L’imagerie du sein bénéficie de 3 techniques, la mammographie (et ses dérivés tels que la tomosynthèse et l’angiomammographie), l’échographie et l’IRM. En mammographie, la patiente est examinée debout, en échographie couchée sur le dos et en IRM, couchée sur le ventre.

« Si l’Intelligence Artificielle aidait à effectuer la fusion des résultats de ces 3 techniques en corrigeant les déformations élastiques induites par chacune d’elles, ce serait très utile, puisque la combinaison des informations fournies par les 3 modalités conduit à l’interprétation la plus pertinente. »

L’IA offre également d’autres perspectives dans la prise en charge des patientes, que ce soit en termes d’acquisition, de diminution de la dose ou encore de personnalisation du traitement.

« Au-delà de l’interprétation où l’IA devrait être utilisée pour toutes les modalités d’imagerie du sein (échographie, angiomammographie, IRM), on peut imaginer d’autres applications comme une aide à la diminution de la dose avec un logiciel qui permettrait au manipulateur d’optimiser le positionnement du sein et qui permettrait d’avoir un sein le plus comprimé possible.

Si on va plus loin, on pourrait attendre de l’IA qu’elle réalise des tâches que le radiologue ne sait pas faire aujourd’hui : on pourrait par exemple demander à l’IA de créer des modèles prédictifs de risques basés sur des nouveaux éléments issus des images de mammographie, d’échographie, d’IRM ou d’une combinaison de ces images. On pourrait ainsi connaître le risque personnalisé pour chaque patiente, définir avec quel type de modalité d’imagerie et à quel rythme elles doivent être dépistées et suivies et ainsi mieux les prendre en charge » évoque Isabelle Thomassin-Naggara.

On s’intéresse aujourd’hui à la densité du sein dont on sait qu’elle est un facteur de risque mais ce n’est certainement pas le seul et des recherches sont en cours pour aller encore plus loin dans l’étude du parenchyme mammaire. « On s’aperçoit en ce moment que la complexité du parenchyme est aussi un facteur de risque de cancer du sein. Si on combine les résultats de la mammographie à d’autres facteurs de risque biologiques et cliniques, on peut imaginer des modèles prédictifs adaptés, construits avec l’IA et qu’il va falloir travailler avec des cohortes issues de chaque pays pour répondre à tous les types de seins, dans l’objectif d’une prise en charge personnalisée de chaque patiente. Dans le domaine du cancer du sein, nous n’imaginons probablement pas encore l’impact qui pourrait découler de l’utilisation de l’Intelligence Artificielle dans les années à venir » anticipe Isabelle Thomassin-Naggara.

Enfin, en travaillant sur les images IRM et sur les images d’angiomammographies, l’IA devrait permettre de bâtir des modèles de réponse à un traitement curatif. Cela aiderait à choisir un traitement plutôt qu’un autre et on devrait ainsi pouvoir éviter un traitement non efficace à une patiente et, par exemple, la faire bénéficier d’un traitement chirurgical en première intention.   

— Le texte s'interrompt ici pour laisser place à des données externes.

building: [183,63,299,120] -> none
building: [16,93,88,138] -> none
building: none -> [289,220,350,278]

« La littérature a largement démontré qu’un radiologue accompagné d’une solution d’IA est plus performant qu’un radiologue sans solution d’IA » insiste Isabelle Thomassin-Naggara.

Au-delà, l’IA appliquée à la santé de la femme offre de nombreuses perspectives pour le diagnostic, la prise en charge et le suivi des patientes. On peut ainsi imaginer à terme des stratégies de dépistage plus rapides, moins complexes et moins coûteuses.

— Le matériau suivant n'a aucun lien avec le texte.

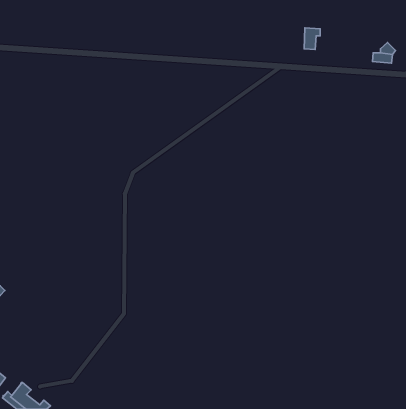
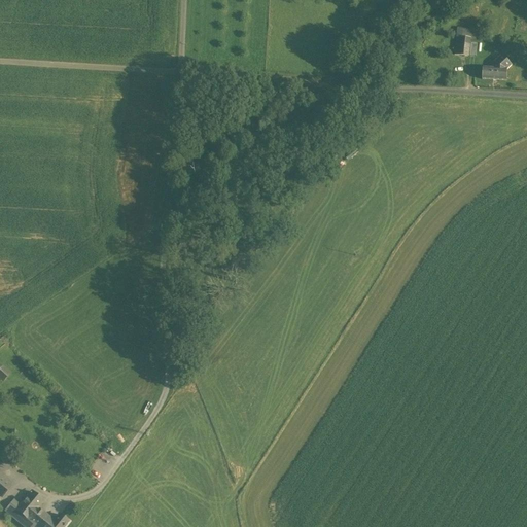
building: [304,28,320,50] -> [451,24,471,51]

Mais on peut également aussi se projeter vers l’avenir, en imaginant des applications d’IA qui permettraient une prise en charge personnalisée des patientes nécessitant un traitement et suivi plus poussés ou en anticipant la réponse aux différents traitements.

De nombreuses applications de solutions enrichies par l’IA restent ainsi encore à explorer pour accompagner radiologues et patientes vers la santé de demain.